EXERCISE BRIEF: Copy out each line below verbatim, skipping any picture.

Stored data entries:
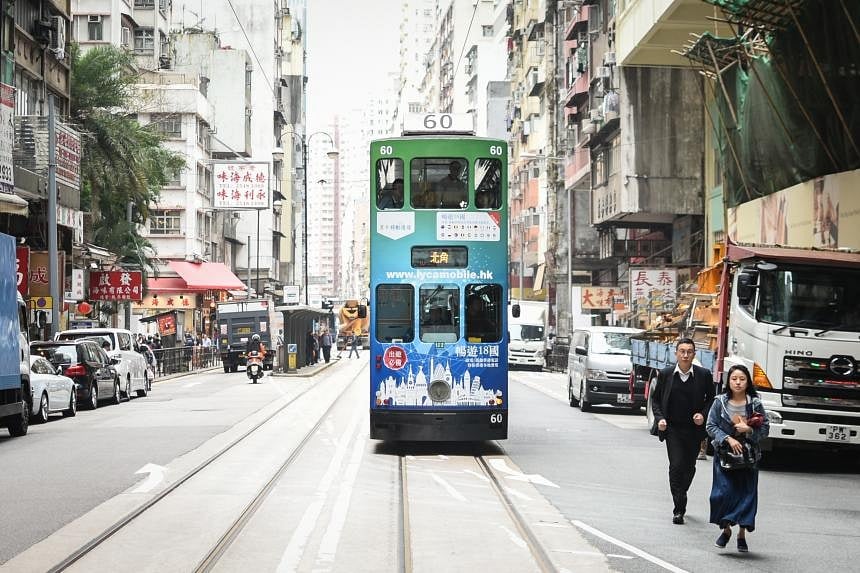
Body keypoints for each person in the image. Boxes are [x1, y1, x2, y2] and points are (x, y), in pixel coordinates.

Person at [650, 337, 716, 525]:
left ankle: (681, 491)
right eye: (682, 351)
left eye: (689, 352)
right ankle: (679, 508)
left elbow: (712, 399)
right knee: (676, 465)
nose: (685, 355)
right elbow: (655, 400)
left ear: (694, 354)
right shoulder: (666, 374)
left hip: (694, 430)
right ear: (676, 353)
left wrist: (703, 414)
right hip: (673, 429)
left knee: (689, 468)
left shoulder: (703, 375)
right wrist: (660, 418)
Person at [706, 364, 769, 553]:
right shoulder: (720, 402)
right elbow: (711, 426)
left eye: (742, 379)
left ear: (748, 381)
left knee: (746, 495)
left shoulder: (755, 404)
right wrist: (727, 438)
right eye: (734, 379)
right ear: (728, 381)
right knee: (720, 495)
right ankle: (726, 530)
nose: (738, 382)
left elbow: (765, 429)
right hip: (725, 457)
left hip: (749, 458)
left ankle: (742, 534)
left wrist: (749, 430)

ANSWER FOR THE TASK:
Body keypoints for each person in the image. Boxes are [x1, y1, x2, y2] and points are (x, y), in pixel coordinates.

Person at [650, 337, 716, 525]:
left ankle: (681, 491)
right eye: (682, 351)
left eye: (689, 352)
right ankle: (679, 508)
left elbow: (712, 399)
right knee: (676, 465)
nose: (685, 355)
right elbow: (655, 400)
left ear: (694, 354)
right shoulder: (666, 374)
left hip: (694, 430)
right ear: (676, 353)
left wrist: (703, 414)
right hip: (673, 429)
left knee: (689, 468)
left shoulder: (703, 375)
right wrist: (660, 418)
Person at [706, 364, 769, 553]:
right shoulder: (720, 402)
right elbow: (711, 426)
left eye: (742, 379)
left ear: (748, 381)
left knee: (746, 495)
left shoulder: (755, 404)
right wrist: (727, 438)
right eye: (734, 379)
right ear: (728, 381)
right knee: (720, 495)
right ankle: (726, 530)
nose: (738, 382)
left elbow: (765, 429)
right hip: (725, 457)
left hip: (749, 458)
left ankle: (742, 534)
left wrist: (749, 430)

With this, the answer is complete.